The central tension revolves around the brutalization and sacrifice of a friend, metaphorically crucified on a "ghetto cross." This image is amplified by the repetition of "devil cars" and the repeated phrase "devil was slain," suggesting that the forces of destruction and malevolence are intimately tied to the environment and the means of escape or destruction within it. The friend's fate is presented not just as a death, but as a violent, ritualistic slaying.
The most striking craft element is the recontextualization of religious imagery within a profane, urban setting. The "inbred Jesus" is a perversion of a savior figure, and the "ghetto cross" transforms a symbol of martyrdom into a site of everyday suffering and violence.
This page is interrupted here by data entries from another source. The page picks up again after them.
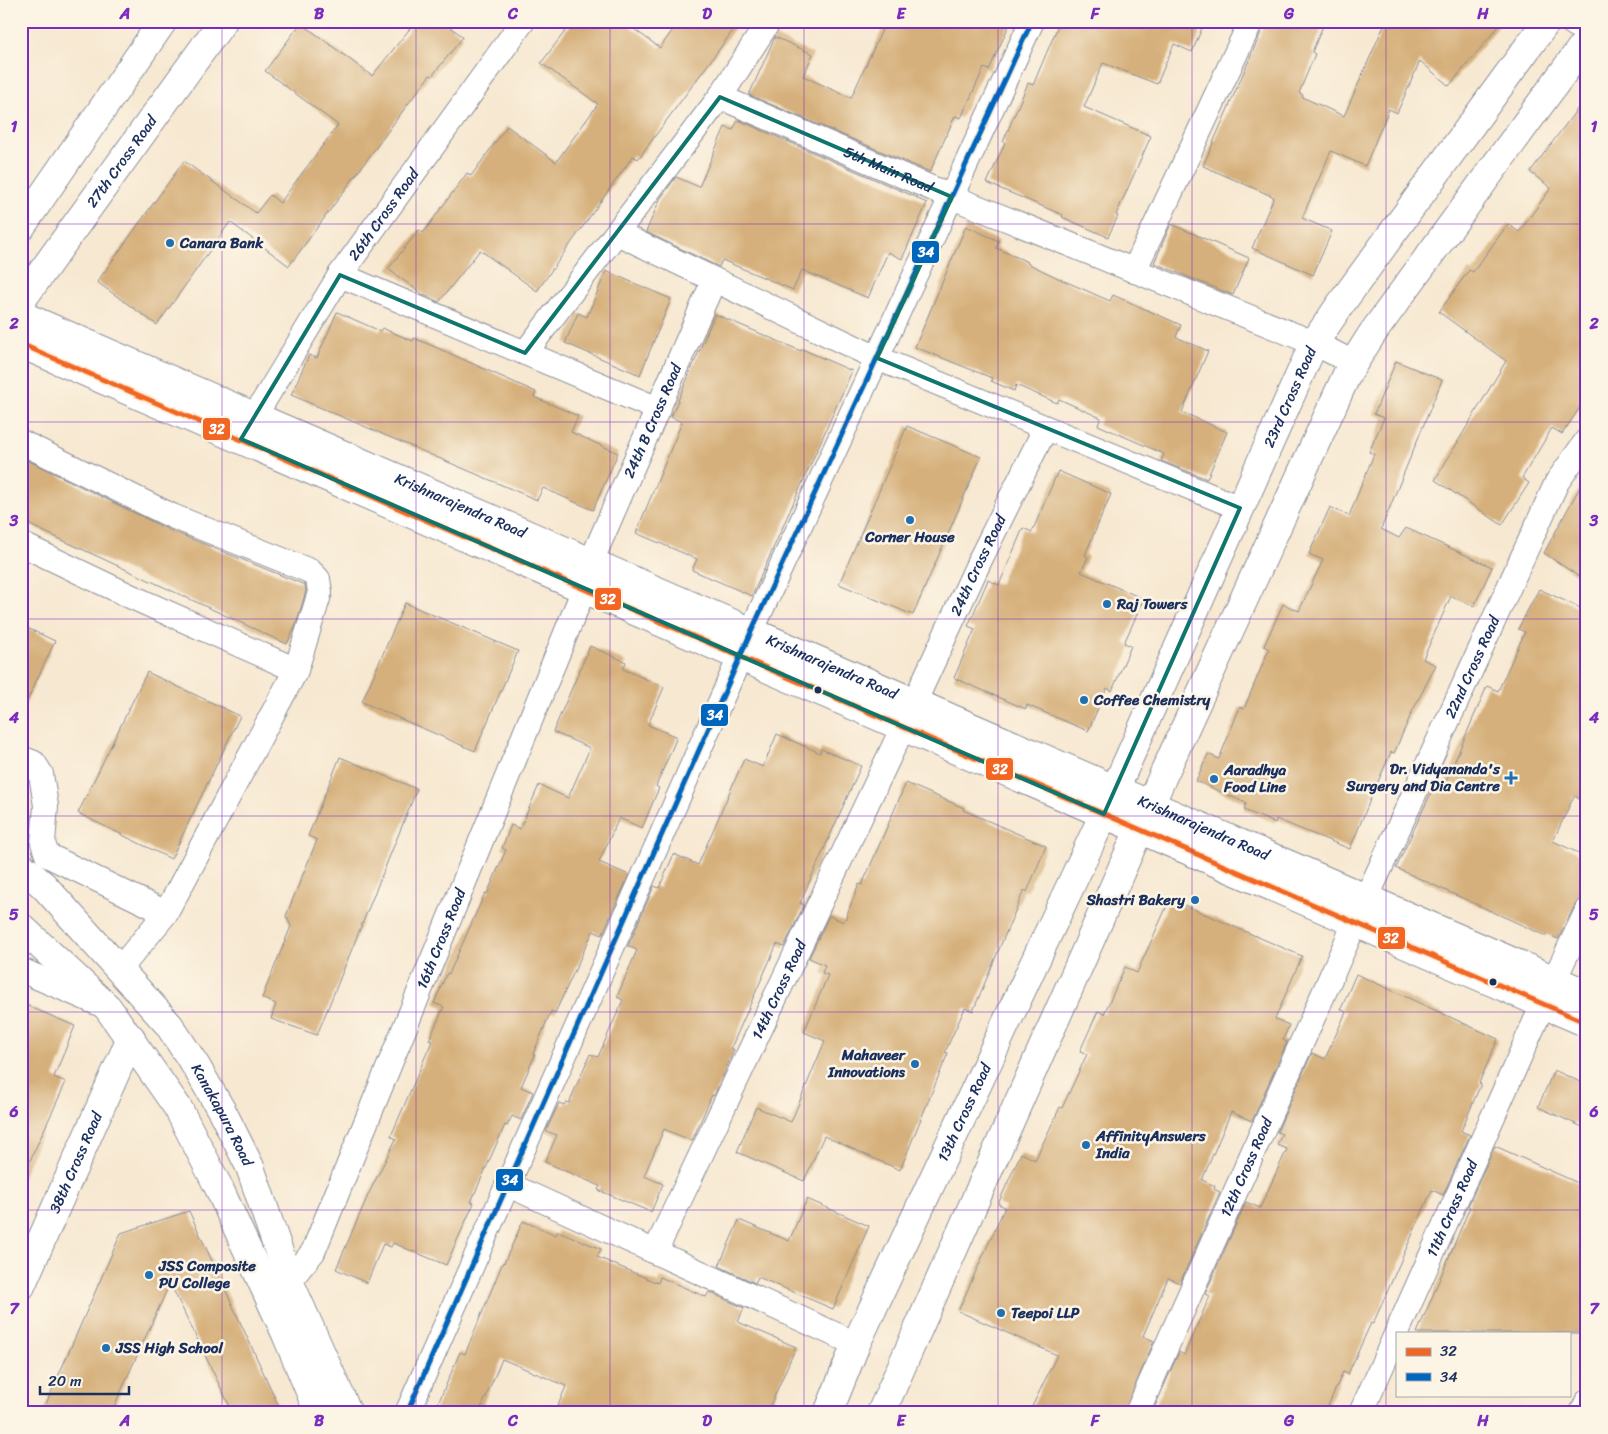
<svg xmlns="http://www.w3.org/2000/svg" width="1608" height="1434" viewBox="0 0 1608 1434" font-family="Sriracha,sans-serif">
<rect width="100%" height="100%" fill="#fcf5e5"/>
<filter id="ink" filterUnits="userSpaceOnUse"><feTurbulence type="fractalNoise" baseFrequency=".02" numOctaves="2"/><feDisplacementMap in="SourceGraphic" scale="10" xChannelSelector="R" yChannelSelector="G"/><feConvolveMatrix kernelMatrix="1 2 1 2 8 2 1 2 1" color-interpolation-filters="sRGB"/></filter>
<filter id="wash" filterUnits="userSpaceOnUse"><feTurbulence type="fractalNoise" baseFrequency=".0096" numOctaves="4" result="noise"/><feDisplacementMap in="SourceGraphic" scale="20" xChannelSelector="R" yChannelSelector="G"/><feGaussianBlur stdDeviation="1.12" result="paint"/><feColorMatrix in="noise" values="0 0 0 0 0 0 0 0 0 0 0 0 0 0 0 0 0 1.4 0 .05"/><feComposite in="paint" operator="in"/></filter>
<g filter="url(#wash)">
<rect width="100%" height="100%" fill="#f7e8d1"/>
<g id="blocks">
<path fill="#d6b07b" d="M416 21H443L463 37 432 76 430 75 405 108 289 266 230 222 157 325 97 282 184 161 256 213 270 195 280 203 338 125 265 71 301 23 372 76Z
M573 21H623L660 48 679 21H740L638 159 633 156 537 291 480 250 439 302 424 295 388 269 419 230 423 233 467 173 471 176 507 126 556 162 598 104 541 63Z
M886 21H1011L989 70 984 68 961 118 955 116 930 172 749 95 775 37 813 54 803 76 851 98Z
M1060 21H1205L1192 52 1174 44 1157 84 1103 63 1084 107 1151 136 1116 215 1118 216 1108 237 1062 217 1063 215 987 183 1005 143 1003 142 1028 83 1033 85Z
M1266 21H1325L1312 52 1315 54 1299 93 1303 95 1302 97 1344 116 1386 21H1503L1449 86 1420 61 1397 113 1389 109 1365 166 1331 151 1302 218 1332 231 1313 275 1252 248 1274 197 1203 166Z
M1587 96V397L1562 434 1552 428 1522 478 1529 483 1502 525 1435 480 1506 361 1439 312 1469 270 1473 272 1508 224 1519 232 1551 188 1530 172Z
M738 120 918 198V199L927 203 902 259 888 252 868 298 802 270 793 290 722 260 719 267 646 232 660 199 676 177 699 187 725 127 733 130Z
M1171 224 1249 258 1233 295 1154 263Z
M966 226 999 241 996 248 1028 262 1027 263 1060 279 1110 301 1113 295 1181 325 1176 337 1208 351 1182 412 1227 432 1207 479 1161 461 1164 454 1098 425 1101 418 1059 399 1057 403 1016 385 1014 391 991 381 992 378 915 347Z
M606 271 671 299 640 375 565 343 578 313 587 317Z
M337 312 380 331 382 328 413 341 414 338 442 350 536 392 534 397 578 416 571 432 618 453 593 510 543 488 537 500 291 395 309 355 317 358Z
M715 314 801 351 802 349 852 371 752 596 692 570 697 559 636 533 682 422 671 417Z
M1396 361 1442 380 1381 529 1399 538 1406 528 1492 567 1474 606 1451 596 1423 659 1436 665 1412 712 1394 753 1391 752 1370 800 1350 849 1276 819 1275 823 1244 810 1246 803 1196 781 1208 754 1219 759 1240 707 1244 709 1269 649 1264 646 1283 604 1299 611 1323 560 1309 554 1330 507 1349 516 1374 454 1369 452 1384 418 1374 414Z
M907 426 981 457 913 615 839 584Z
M27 460 167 529 305 585 306 591 296 625 287 644 21 521V474Z
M1058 471 1111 494 1085 555 1088 557 1081 572 1144 599 1124 643 1131 646 1112 691 1107 688 1088 731 1027 705 1026 709 954 678 975 629 968 626 988 580 999 585 1023 528 1032 532Z
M1587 474V582L1544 553Z
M1539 589 1587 611V802L1574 796 1553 841 1587 857V897L1580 899 1575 905 1558 939 1547 934 1546 936 1396 868 1436 782 1444 786 1487 686 1498 691 1525 632 1518 629Z
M405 603 518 651 475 751 362 702Z
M21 625 55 641 21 714Z
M590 646 626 662 623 669 664 687 648 725 677 737 656 786 659 788 642 828 619 818 599 862 629 875 602 935 593 931 555 1013 551 1011 533 1054 535 1055 521 1087 533 1092 521 1120 512 1116 507 1126 505 1125 471 1202 474 1203 446 1265 393 1243 391 1247 383 1244 367 1283 336 1269 369 1193 396 1139 391 1136 432 1041 429 1040 444 1007 434 1003 447 973 449 974 485 893 487 894 506 850 502 848 511 825 520 829 539 785 568 798 590 748 553 732Z
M147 672 240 716 171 859 78 813Z
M777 734 820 753 821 749 861 766 800 903 804 905 784 947 777 944 731 1048 734 1050 718 1087 714 1096 712 1095 692 1141 664 1129 644 1176 663 1184 651 1212 598 1190 600 1186 545 1162 557 1135 546 1131 559 1103 564 1105 566 1102 569 1103 590 1054 598 1057 623 1000 617 997 637 950 628 946 654 886 659 888 674 854 698 865 744 759 763 767Z
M340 757 417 789 317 1035 271 1019 276 1004 262 998 291 926 286 916 317 840 308 836Z
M906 783 964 808 963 810 1046 846 1027 892 1024 890 973 1011 965 1008 945 1052 948 1053 900 1170 824 1136 804 1181 737 1152 756 1107 791 1122 825 1041 804 1032 828 975 822 973 825 965 809 958 829 916 844 922 859 884 862 885Z
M1170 899 1302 956 1275 1019 1289 1025 1283 1040 1287 1042 1252 1121 1231 1112 1202 1180 1215 1186 1214 1189 1220 1192 1180 1283 1168 1278 1143 1336 1154 1341 1124 1413H1029L1057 1355 958 1311 1005 1207 998 1204 1021 1153 1035 1160 1060 1107 1062 1108 1087 1054 1080 1051 1098 1011 1104 1014 1125 967 1137 973Z
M1356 974 1498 1039 1479 1083 1481 1084 1461 1131 1470 1135 1443 1195 1432 1190 1373 1324 1371 1323 1348 1374 1343 1372 1325 1413H1152L1179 1352 1184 1355 1210 1296 1205 1294 1246 1202 1260 1208 1287 1149 1277 1145 1282 1134 1277 1132 1312 1053 1325 1059 1346 1012 1341 1009Z
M21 1003 75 1026 54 1077 66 1082 21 1180Z
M1554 1070 1587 1085V1129L1538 1107Z
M1495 1146 1587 1187V1322L1582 1333H1417L1470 1207 1468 1206Z
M807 1199 869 1226 833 1309 758 1277 755 1283 719 1266 739 1220 789 1241Z
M189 1211 282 1413H233L170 1283 111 1413H42L121 1233Z
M523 1221 556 1235 558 1231 601 1249 597 1257 658 1283 660 1277 706 1297 709 1292 744 1308 738 1322 796 1347 767 1413H555L566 1386 502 1359 479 1413H434L460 1352 465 1354 503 1262 504 1263Z"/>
</g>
</g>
<g filter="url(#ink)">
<use href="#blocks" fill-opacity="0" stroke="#898c98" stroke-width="1"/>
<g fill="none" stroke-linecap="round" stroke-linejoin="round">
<g stroke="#898c98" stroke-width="26">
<g id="minor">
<path d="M1570 21 1587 33"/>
<path d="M720 97 769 21"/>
<path d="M617 233 877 358 1240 508"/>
<path d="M1134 271 1251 21"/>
<path d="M340 275 658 409"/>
<path id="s1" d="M525 353 720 97 952 197 1314 343 1354 363"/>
<path id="s2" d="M245 432 340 275 523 21"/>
<path d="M21 442 172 516 310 571 318 579 320 592 296 670 166 913 119 970"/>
<path d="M21 544 132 597 296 670"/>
<path id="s3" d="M591 562 714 280"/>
<path id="s4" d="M914 703 979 562 1045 429"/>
<path d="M21 758 34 763 41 774 46 806 43 843 47 855 166 913"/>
<path id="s5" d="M1366 899 1557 482 1587 440"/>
<path d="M21 970 97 1003"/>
<path d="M1554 980 1587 911"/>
<path d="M509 1185 856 1344"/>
<path id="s6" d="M655 1252 903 727"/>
<path id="s7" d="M289 1281 313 1252 584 589"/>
<path d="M407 1413 751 632 1032 21"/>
<path id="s8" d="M1137 1413 1355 923"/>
<path id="s9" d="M1361 1413 1543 1004"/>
<path d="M1582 1413 1587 1402"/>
</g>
</g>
<g stroke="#898c98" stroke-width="30">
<g id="tertiary">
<path id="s10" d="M21 1286 131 1038"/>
</g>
</g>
<g stroke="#898c98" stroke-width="30">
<g id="secondary">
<path d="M21 227 163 21"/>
<path id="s11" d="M21 301 223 21"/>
<path id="s12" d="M21 315 1587 994"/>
<path d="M21 344 584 589 1587 1023"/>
<path id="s13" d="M828 1413 856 1344 1104 814 1314 343 1340 305 1547 21"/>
<path d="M881 1413 1162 778 1348 372 1372 334 1587 40"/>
</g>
</g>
<g stroke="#898c98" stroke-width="30">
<g id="primary">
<path id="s14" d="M21 866 44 886 169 1025 197 1068 223 1113 250 1167 289 1281 348 1413"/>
<path d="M21 927 108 1008 178 1108 218 1186 286 1334 319 1413"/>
</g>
</g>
<use href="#minor" stroke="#fff" stroke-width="24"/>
<use href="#tertiary" stroke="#fff" stroke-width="28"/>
<use href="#secondary" stroke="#fff" stroke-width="28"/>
<use href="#primary" stroke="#fff" stroke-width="28"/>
<g stroke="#fcf5e5" stroke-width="9">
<path id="bus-1" d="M21 344 584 589 1587 1023"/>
</g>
<g stroke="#fcf5e5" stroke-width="9">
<path id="bus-2" d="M407 1413 751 632 1032 21"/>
</g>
<use href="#bus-1" stroke="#f26522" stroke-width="5"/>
<use href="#bus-2" stroke="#0065bd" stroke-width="5"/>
</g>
</g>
<path fill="none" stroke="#0f766e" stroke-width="4" stroke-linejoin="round" d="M720 97 952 197 877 358 1240 508 1104 814 241 439 340 275 525 353Z"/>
<path fill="none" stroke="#7b2cbf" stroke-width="1" stroke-opacity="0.55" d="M222 21V1413M416 21V1413M610 21V1413M804 21V1413M998 21V1413M1192 21V1413M1386 21V1413M21 224H1587M21 422H1587M21 619H1587M21 816H1587M21 1012H1587M21 1210H1587"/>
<g fill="#1f6fb2" stroke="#fcf5e5" stroke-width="2">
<circle cx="170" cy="243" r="5"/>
<circle cx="910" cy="520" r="5"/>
<circle cx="1107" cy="604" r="5"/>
<circle cx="1084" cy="700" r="5"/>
<path d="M1508.5 770.5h5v5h5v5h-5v5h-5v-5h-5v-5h5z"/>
<circle cx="1214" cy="779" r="5"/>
<circle cx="1195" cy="900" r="5"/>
<circle cx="915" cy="1064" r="5"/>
<circle cx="1086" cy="1145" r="5"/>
<circle cx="149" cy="1275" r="5"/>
<circle cx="1001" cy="1313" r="5"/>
<circle cx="106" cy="1348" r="5"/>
</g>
<g fill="#1b2f5e" stroke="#fcf5e5" stroke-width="2">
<circle cx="818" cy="690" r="4.5"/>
<circle cx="1493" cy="982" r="4.5"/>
</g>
<g text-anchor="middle" stroke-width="5" stroke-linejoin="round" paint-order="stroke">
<g font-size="15" fill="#1b2f5e" stroke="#fcf5e5">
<text dy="5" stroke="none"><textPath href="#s11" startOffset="172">27th Cross Road</textPath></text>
<text dy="5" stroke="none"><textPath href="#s1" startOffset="505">5th Main Road</textPath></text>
<text dy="5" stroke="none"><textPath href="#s2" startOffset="258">26th Cross Road</textPath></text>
<text dy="5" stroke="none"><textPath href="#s13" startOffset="1116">23rd Cross Road</textPath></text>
<text dy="5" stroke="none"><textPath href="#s3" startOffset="154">24th B Cross Road</textPath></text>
<text dy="5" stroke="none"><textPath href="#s12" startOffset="479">Krishnarajendra Road</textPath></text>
<text dy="5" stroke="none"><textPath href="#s4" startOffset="152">24th Cross Road</textPath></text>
<text dy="5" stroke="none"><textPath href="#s12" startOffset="884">Krishnarajendra Road</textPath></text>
<text dy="5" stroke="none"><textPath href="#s5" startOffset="255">22nd Cross Road</textPath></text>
<text dy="5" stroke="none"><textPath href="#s12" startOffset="1289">Krishnarajendra Road</textPath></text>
<text dy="5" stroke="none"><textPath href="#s7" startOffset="376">16th Cross Road</textPath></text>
<text dy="5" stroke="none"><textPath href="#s6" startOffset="290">14th Cross Road</textPath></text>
<text dy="5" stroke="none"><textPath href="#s13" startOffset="330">13th Cross Road</textPath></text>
<text dy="5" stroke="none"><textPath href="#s14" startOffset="322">Kanakapura Road</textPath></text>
<text dy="5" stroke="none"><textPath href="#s10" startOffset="135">38th Cross Road</textPath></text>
<text dy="5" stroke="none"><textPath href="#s8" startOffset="269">12th Cross Road</textPath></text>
<text dy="5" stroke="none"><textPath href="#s9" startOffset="224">11th Cross Road</textPath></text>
</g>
<g font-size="15" font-weight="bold" fill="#1b2f5e" stroke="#fcf5e5" text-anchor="start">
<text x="180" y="248">Canara Bank</text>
<text x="910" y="542" text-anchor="middle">Corner House</text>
<text x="1117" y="609">Raj Towers</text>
<text x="1094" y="705">Coffee Chemistry</text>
<text x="1500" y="774" text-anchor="end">Dr. Vidyananda's<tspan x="1500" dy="17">Surgery and Dia Centre</tspan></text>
<text x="1224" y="775">Aaradhya<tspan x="1224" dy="17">Food Line</tspan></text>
<text x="1185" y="905" text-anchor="end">Shastri Bakery</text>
<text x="905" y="1060" text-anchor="end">Mahaveer<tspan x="905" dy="17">Innovations</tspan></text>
<text x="1096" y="1141">AffinityAnswers<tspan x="1096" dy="17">India</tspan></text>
<text x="159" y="1271">JSS Composite<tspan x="159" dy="17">PU College</tspan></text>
<text x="1011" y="1318">Teepoi LLP</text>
<text x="116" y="1353">JSS High School</text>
</g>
</g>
<g stroke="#fcf5e5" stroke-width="2">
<rect x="911" y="240" width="29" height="24" rx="5" fill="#0065bd"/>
<rect x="202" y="417" width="29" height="24" rx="5" fill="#f26522"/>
<rect x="594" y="587" width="28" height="24" rx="5" fill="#f26522"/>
<rect x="700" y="703" width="29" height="24" rx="5" fill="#0065bd"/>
<rect x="985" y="757" width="29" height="24" rx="5" fill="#f26522"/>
<rect x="1377" y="926" width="29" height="24" rx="5" fill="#f26522"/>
<rect x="495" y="1168" width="29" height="24" rx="5" fill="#0065bd"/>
</g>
<g font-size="14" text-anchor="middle" font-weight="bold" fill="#fff">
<text x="926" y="257">34</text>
<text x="217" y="434">32</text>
<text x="608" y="604">32</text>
<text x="715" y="720">34</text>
<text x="1000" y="774">32</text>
<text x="1391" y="943">32</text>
<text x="510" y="1185">34</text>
</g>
<rect width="1608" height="1434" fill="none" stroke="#fcf5e5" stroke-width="55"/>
<rect x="1396" y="1332" width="175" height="65" fill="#fcf5e5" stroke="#a2a6af"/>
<rect x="1406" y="1348" width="25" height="8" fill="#f26522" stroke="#a2a6af"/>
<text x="1440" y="1356" font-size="15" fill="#1b2f5e">32</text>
<rect x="1406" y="1373" width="25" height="8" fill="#0065bd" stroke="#a2a6af"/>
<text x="1440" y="1382" font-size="15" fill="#1b2f5e">34</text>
<path d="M40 1386v8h89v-8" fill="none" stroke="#1b2f5e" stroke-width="2.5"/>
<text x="48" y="1386" font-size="15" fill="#1b2f5e" stroke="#fcf5e5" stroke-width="4" paint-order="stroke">20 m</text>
<rect x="28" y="28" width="1552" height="1378" fill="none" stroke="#7b2cbf" stroke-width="2"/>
<g font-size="16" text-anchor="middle" font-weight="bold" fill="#7b2cbf">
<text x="125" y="19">A</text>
<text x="319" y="19">B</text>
<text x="513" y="19">C</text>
<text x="707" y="19">D</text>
<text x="901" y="19">E</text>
<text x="1095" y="19">F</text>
<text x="1289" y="19">G</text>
<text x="1483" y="19">H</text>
<text x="14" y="132">1</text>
<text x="1594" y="132">1</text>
<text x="14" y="329">2</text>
<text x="1594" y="329">2</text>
<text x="14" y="526">3</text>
<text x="1594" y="526">3</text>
<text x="14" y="723">4</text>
<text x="1594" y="723">4</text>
<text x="14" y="920">5</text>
<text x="1594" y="920">5</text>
<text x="14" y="1117">6</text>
<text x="1594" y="1117">6</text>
<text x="14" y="1314">7</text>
<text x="1594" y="1314">7</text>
<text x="125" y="1426">A</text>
<text x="319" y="1426">B</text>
<text x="513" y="1426">C</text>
<text x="707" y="1426">D</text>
<text x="901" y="1426">E</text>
<text x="1095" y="1426">F</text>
<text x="1289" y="1426">G</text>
<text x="1483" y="1426">H</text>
</g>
</svg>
The narrator's observation that the "inbred Jesus" makes fun of him, but that this is a sign of love, introduces a complex, almost masochistic dynamic, suggesting that even mockery is a form of connection in this world.
These lyrics hit hard because they refuse easy answers or conventional sentiment. The raw, almost surreal imagery forces the listener to confront a harsh reality where salvation and damnation are intertwined, and where love itself might manifest as cruel mockery. The relentless repetition of "devil slain" hammers home the pervasive sense of doom and the cyclical nature of violence and despair.